▸ **TEXT BLOCK**:
· · · · ·
Traditional roller milling
Provenance & Milling: Premium imported Canadian wheat, roller milled in the Cotswolds.
Perfect for: Bread, rolls, sourdough
Contains: Canadian wheat
Recipe for Everyday White Sourdough Bread
60g recently fed sourdough starter
5g teaspoon sea salt
320ml tepid filtered water (or boiled water)
500g Matthews Canadian Great White Strong Bread flour
Rice flour (for dusting)
2 to 3 hours before you want to start your sourdough bread, take the starter out of the fridge and feed it with 40g filtered water and 40g strong white bread flour.
Mix well, cover with cling film (or a shower cap) and set to one side to start working.
After 2 to 3 hours the starter should be frothy and light with lots of bubbles and it may be making a noise, as in singing! It’s now ready to use. Put the covered starter back in the fridge until it is needed next time you want to bake.
Place a bowl onto some digital scales and set the tare to zero.
Add 60g of sourdough starter and set the tare to zero again; then add the salt and water, again, I find it easier to set the tare to zero before adding the flour.
· · · · ·
▸ **PROVIDED MATERIAL**:
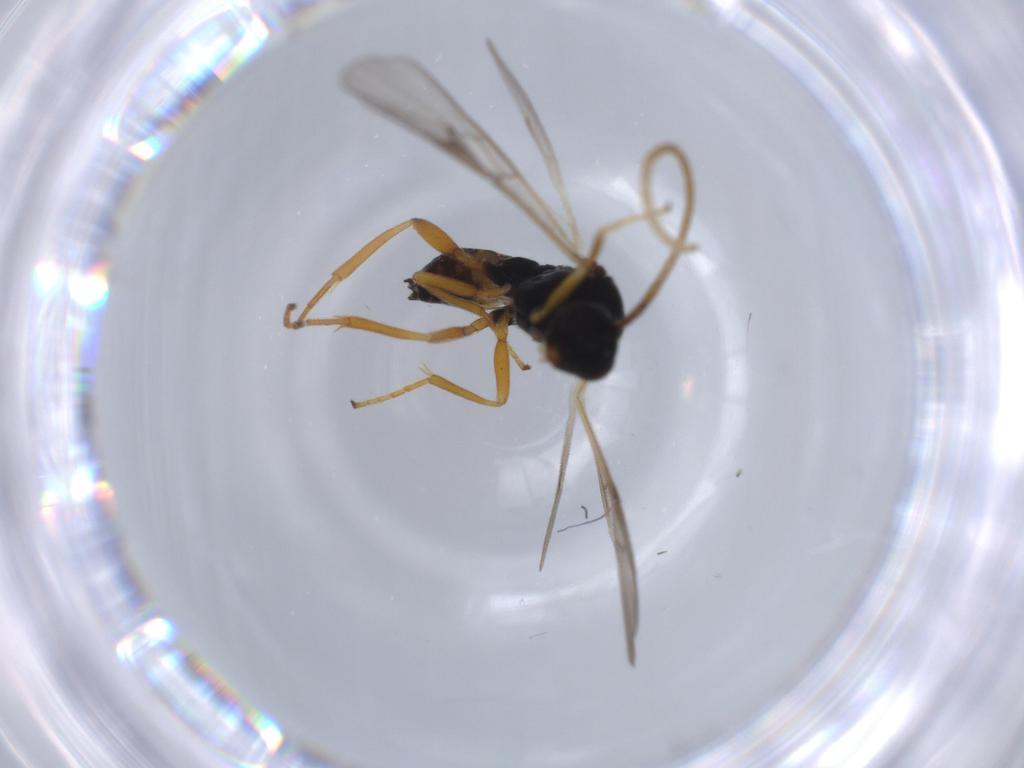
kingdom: Animalia
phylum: Arthropoda
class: Insecta
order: Hymenoptera
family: Braconidae
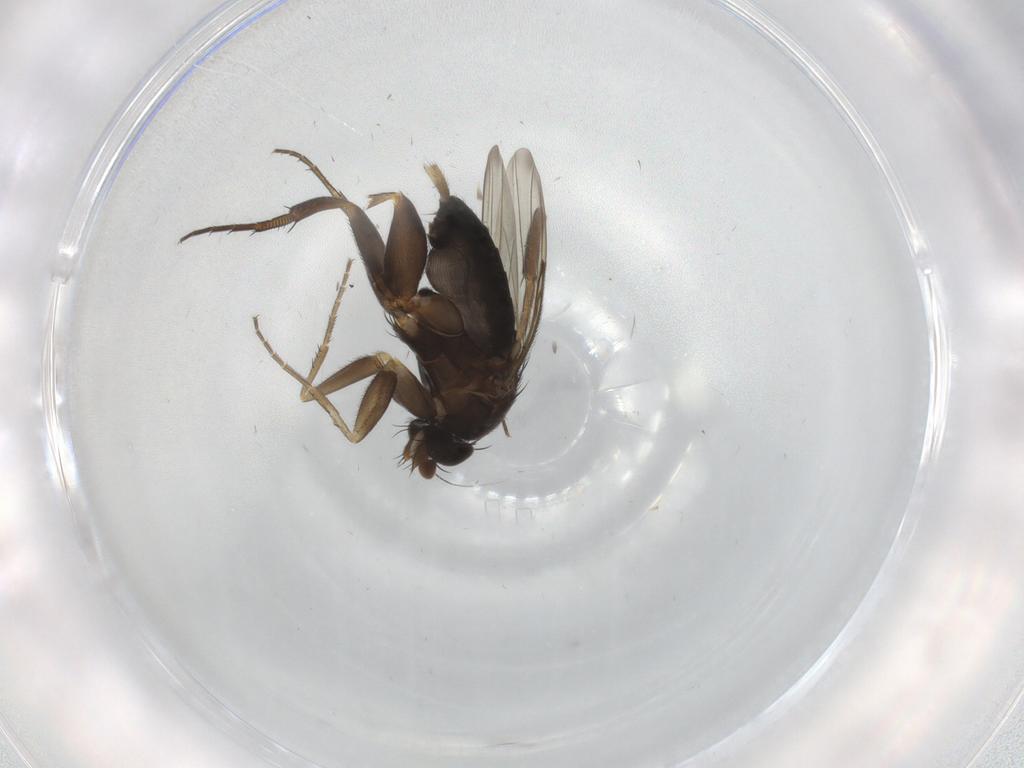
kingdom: Animalia
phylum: Arthropoda
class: Insecta
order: Diptera
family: Phoridae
· · · · ·
▸ **REQUIRED TASK 1**: According to the sourdough bread text, where is the wheat roller milled?
▸ **REQUIRED TASK 2**: Copy out every line of both records of living things, kingdom through family, and leave out the pictures.

▸ **EXERCISE OUTPUT 1**: In the Cotswolds.

▸ **EXERCISE OUTPUT 2**:
kingdom: Animalia
phylum: Arthropoda
class: Insecta
order: Hymenoptera
family: Braconidae
kingdom: Animalia
phylum: Arthropoda
class: Insecta
order: Diptera
family: Phoridae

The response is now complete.